## Brief
Reproduce every line of the material below in its original order, leaving out the pictures.

## Data extract
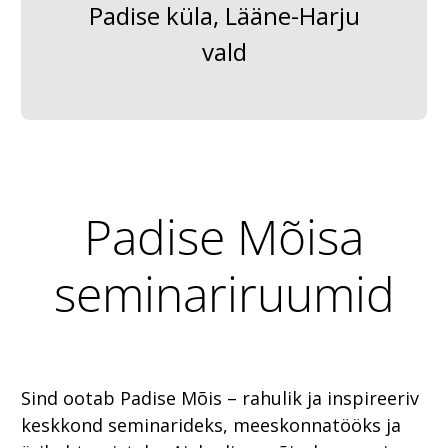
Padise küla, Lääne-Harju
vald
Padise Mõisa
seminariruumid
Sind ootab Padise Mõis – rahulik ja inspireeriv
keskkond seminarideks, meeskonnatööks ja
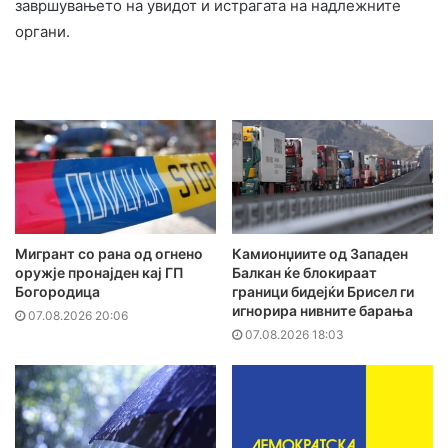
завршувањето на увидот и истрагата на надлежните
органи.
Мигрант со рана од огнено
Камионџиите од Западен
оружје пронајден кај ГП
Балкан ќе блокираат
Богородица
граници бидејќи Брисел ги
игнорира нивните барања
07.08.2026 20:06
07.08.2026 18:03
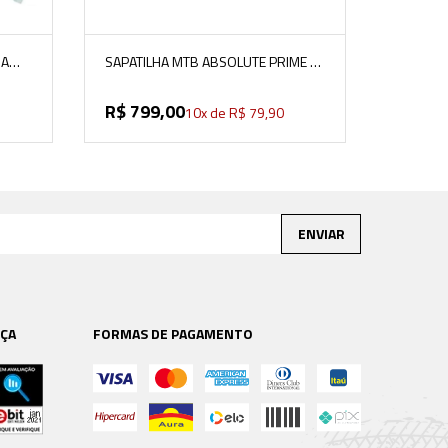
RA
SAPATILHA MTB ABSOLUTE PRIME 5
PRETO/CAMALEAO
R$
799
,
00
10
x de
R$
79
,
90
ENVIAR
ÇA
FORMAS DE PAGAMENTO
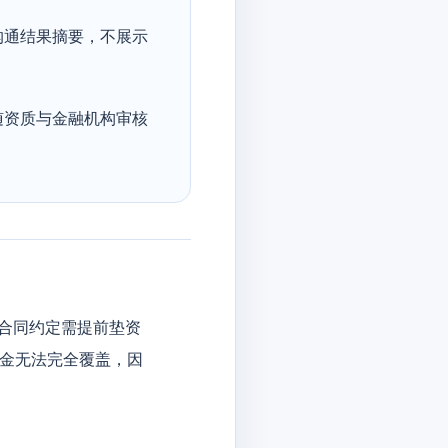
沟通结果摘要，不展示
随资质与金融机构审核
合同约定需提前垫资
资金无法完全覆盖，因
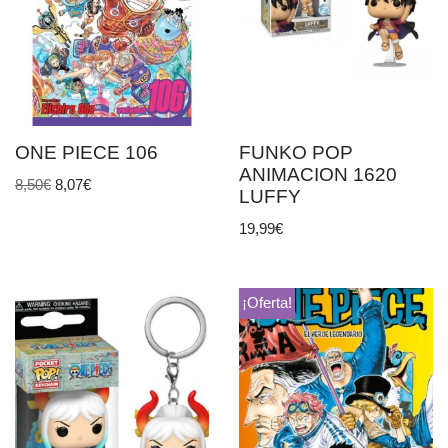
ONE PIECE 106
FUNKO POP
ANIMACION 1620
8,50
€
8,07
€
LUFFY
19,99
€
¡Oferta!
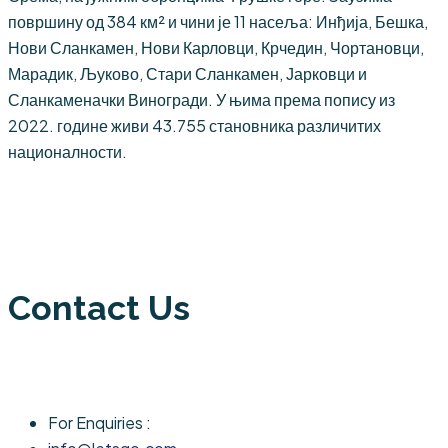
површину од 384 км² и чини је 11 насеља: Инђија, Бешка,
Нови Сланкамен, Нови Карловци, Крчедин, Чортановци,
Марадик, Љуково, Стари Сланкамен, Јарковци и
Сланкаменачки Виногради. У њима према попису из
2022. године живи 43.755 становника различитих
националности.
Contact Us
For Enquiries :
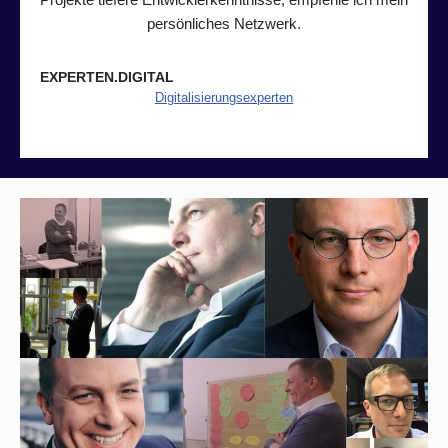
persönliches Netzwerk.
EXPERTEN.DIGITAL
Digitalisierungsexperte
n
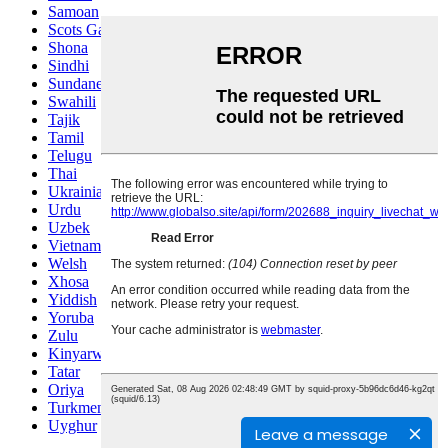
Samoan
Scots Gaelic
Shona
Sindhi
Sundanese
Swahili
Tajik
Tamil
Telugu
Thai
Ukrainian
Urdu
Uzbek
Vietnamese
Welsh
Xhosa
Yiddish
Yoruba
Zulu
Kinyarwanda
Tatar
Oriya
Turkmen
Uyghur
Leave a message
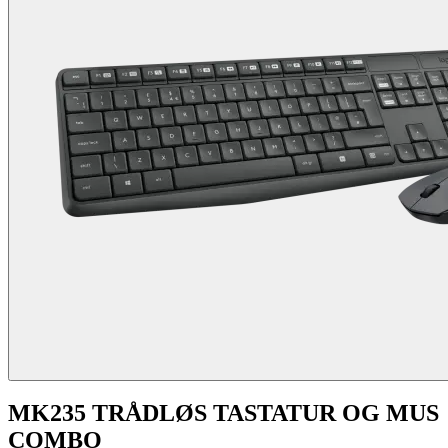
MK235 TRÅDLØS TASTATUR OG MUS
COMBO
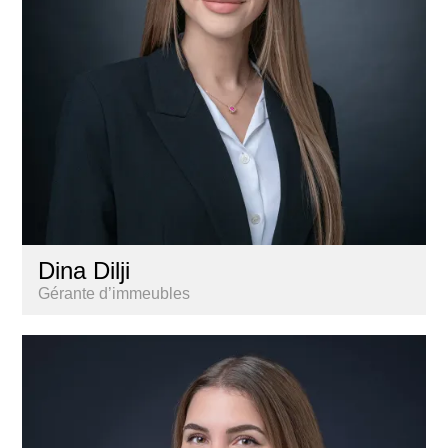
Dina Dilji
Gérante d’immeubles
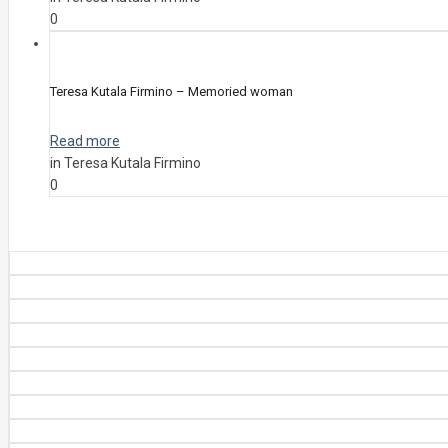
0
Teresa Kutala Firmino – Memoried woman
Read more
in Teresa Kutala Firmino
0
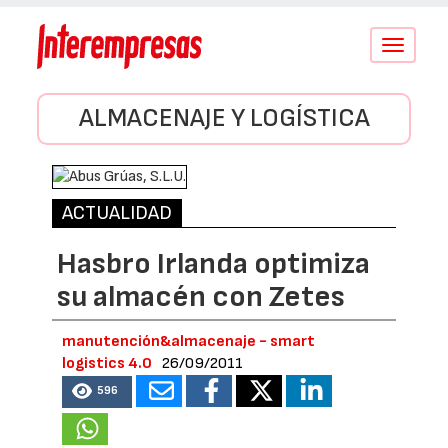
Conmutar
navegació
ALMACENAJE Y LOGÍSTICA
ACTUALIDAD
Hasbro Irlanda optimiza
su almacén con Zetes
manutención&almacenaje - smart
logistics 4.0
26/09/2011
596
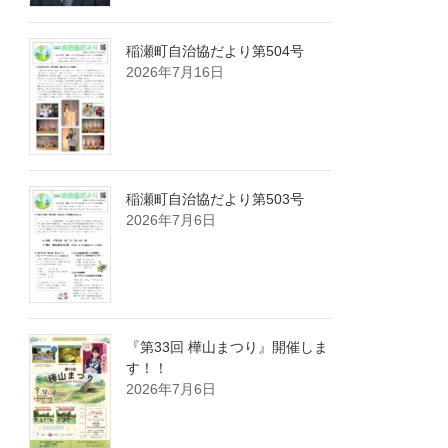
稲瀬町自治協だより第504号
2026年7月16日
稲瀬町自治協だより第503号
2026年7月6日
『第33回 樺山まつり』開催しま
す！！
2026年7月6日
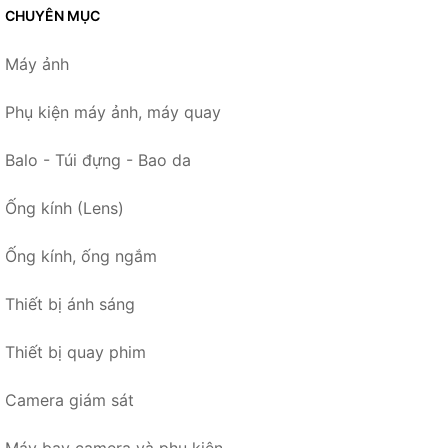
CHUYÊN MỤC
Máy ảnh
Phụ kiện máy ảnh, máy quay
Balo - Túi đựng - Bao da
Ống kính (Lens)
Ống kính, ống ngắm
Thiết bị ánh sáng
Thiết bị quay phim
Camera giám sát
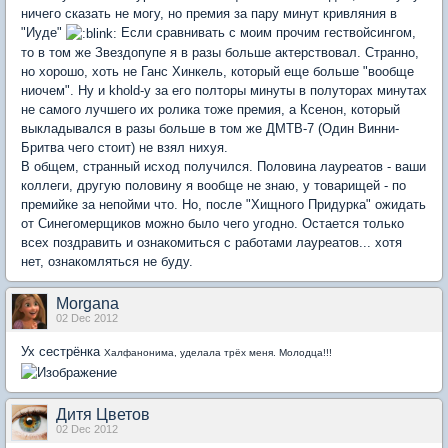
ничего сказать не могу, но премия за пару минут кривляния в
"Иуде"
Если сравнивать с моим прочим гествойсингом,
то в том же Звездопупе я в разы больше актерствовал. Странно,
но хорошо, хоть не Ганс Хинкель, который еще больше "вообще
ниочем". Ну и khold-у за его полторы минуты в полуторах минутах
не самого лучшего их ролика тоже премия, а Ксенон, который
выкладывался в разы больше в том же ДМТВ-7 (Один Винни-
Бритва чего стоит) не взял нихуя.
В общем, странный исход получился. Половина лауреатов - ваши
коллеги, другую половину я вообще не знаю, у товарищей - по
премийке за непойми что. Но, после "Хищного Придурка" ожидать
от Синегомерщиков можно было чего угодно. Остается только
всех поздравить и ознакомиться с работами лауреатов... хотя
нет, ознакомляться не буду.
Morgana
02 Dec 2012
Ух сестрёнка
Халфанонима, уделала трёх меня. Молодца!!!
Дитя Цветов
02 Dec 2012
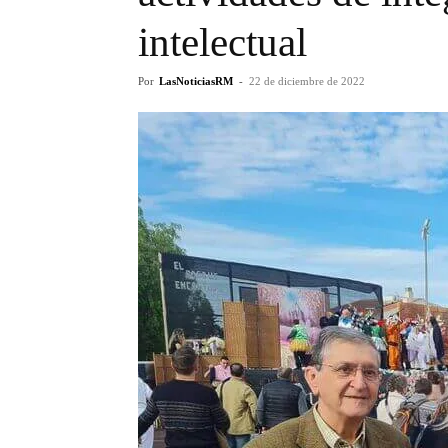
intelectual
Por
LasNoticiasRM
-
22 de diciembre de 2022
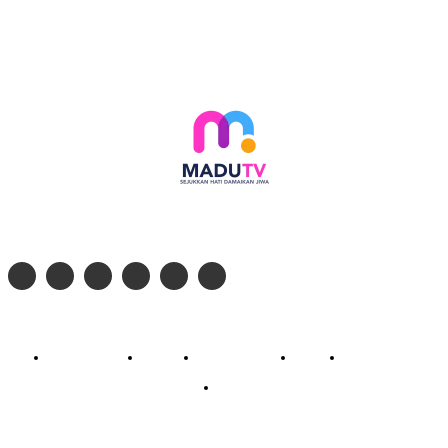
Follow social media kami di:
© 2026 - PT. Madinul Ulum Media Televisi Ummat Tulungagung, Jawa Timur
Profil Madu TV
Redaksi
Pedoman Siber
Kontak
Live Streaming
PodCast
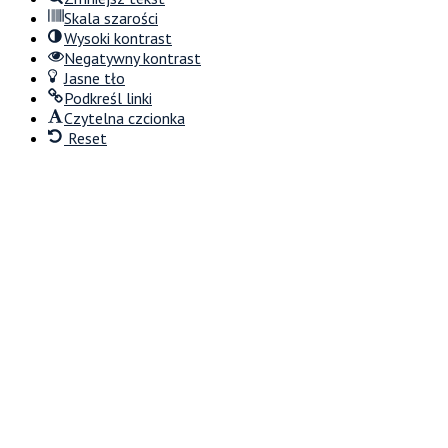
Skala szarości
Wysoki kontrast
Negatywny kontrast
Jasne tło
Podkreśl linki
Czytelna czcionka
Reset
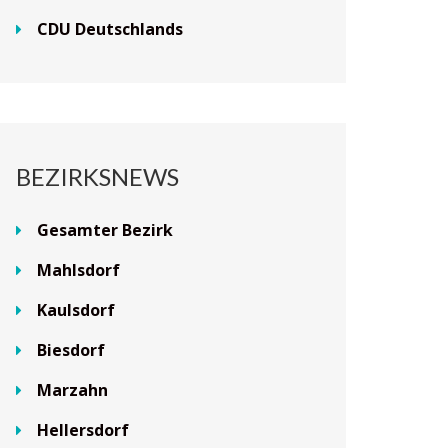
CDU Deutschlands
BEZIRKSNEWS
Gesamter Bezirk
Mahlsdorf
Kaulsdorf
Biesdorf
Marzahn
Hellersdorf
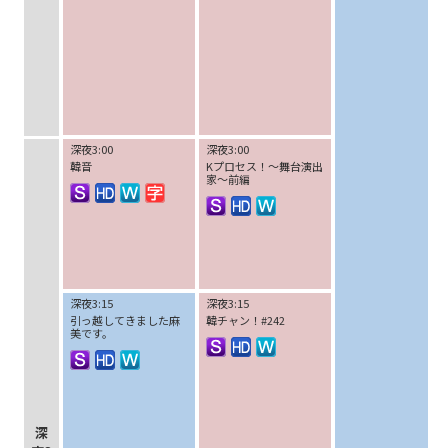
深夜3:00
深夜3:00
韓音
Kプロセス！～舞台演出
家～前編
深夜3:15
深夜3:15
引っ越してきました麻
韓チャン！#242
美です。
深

## Answer section
Padise küla, Lääne-Harju
vald
Padise Mõisa
seminariruumid
Sind ootab Padise Mõis – rahulik ja inspireeriv
keskkond seminarideks, meeskonnatööks ja
завршувањето на увидот и истрагата на надлежните
органи.
Мигрант со рана од огнено
Камионџиите од Западен
оружје пронајден кај ГП
Балкан ќе блокираат
Богородица
граници бидејќи Брисел ги
игнорира нивните барања
07.08.2026 20:06
07.08.2026 18:03
RA
SAPATILHA MTB ABSOLUTE PRIME 5
PRETO/CAMALEAO
R$
799
,
00
10
x de
R$
79
,
90
ENVIAR
ÇA
FORMAS DE PAGAMENTO
沟通结果摘要，不展示
随资质与金融机构审核
合同约定需提前垫资
资金无法完全覆盖，因
ONE PIECE 106
FUNKO POP
ANIMACION 1620
8,50
€
8,07
€
LUFFY
19,99
€
¡Oferta!
површину од 384 км² и чини је 11 насеља: Инђија, Бешка,
Нови Сланкамен, Нови Карловци, Крчедин, Чортановци,
Марадик, Љуково, Стари Сланкамен, Јарковци и
Сланкаменачки Виногради. У њима према попису из
2022. године живи 43.755 становника различитих
националности.
Contact Us
For Enquiries :
persönliches Netzwerk.
EXPERTEN.DIGITAL
Digitalisierungsexperte
n
Samoan
Scots Gaelic
Shona
Sindhi
Sundanese
Swahili
Tajik
Tamil
Telugu
Thai
Ukrainian
Urdu
Uzbek
Vietnamese
Welsh
Xhosa
Yiddish
Yoruba
Zulu
Kinyarwanda
Tatar
Oriya
Turkmen
Uyghur
Leave a message
MK235 TRÅDLØS TASTATUR OG MUS
COMBO
Dina Dilji
Gérante d’immeubles
0
Teresa Kutala Firmino – Memoried woman
Read more
in Teresa Kutala Firmino
0
Conmutar
navegació
ALMACENAJE Y LOGÍSTICA
ACTUALIDAD
Hasbro Irlanda optimiza
su almacén con Zetes
manutención&almacenaje - smart
logistics 4.0
26/09/2011
596
稲瀬町自治協だより第504号
2026年7月16日
稲瀬町自治協だより第503号
2026年7月6日
『第33回 樺山まつり』開催しま
す！！
2026年7月6日
CHUYÊN MỤC
Máy ảnh
Phụ kiện máy ảnh, máy quay
Balo - Túi đựng - Bao da
Ống kính (Lens)
Ống kính, ống ngắm
Thiết bị ánh sáng
Thiết bị quay phim
Camera giám sát
ничего сказать не могу, но премия за пару минут кривляния в
"Иуде"
Если сравнивать с моим прочим гествойсингом,
то в том же Звездопупе я в разы больше актерствовал. Странно,
но хорошо, хоть не Ганс Хинкель, который еще больше "вообще
ниочем". Ну и khold-у за его полторы минуты в полуторах минутах
не самого лучшего их ролика тоже премия, а Ксенон, который
выкладывался в разы больше в том же ДМТВ-7 (Один Винни-
Бритва чего стоит) не взял нихуя.
В общем, странный исход получился. Половина лауреатов - ваши
коллеги, другую половину я вообще не знаю, у товарищей - по
премийке за непойми что. Но, после "Хищного Придурка" ожидать
от Синегомерщиков можно было чего угодно. Остается только
всех поздравить и ознакомиться с работами лауреатов... хотя
нет, ознакомляться не буду.
Morgana
02 Dec 2012
Ух сестрёнка
Халфанонима, уделала трёх меня. Молодца!!!
Дитя Цветов
02 Dec 2012
intelectual
Por
LasNoticiasRM
-
22 de diciembre de 2022
Follow social media kami di:
© 2026 - PT. Madinul Ulum Media Televisi Ummat Tulungagung, Jawa Timur
Profil Madu TV
Redaksi
Pedoman Siber
Kontak
Live Streaming
PodCast
Skala szarości
Wysoki kontrast
Negatywny kontrast
Jasne tło
Podkreśl linki
Czytelna czcionka
Reset
CDU Deutschlands
BEZIRKSNEWS
Gesamter Bezirk
Mahlsdorf
Kaulsdorf
Biesdorf
Marzahn
Hellersdorf
深夜3:00
深夜3:00
韓音
Kプロセス！～舞台演出
家～前編
深夜3:15
深夜3:15
引っ越してきました麻
韓チャン！#242
美です。
深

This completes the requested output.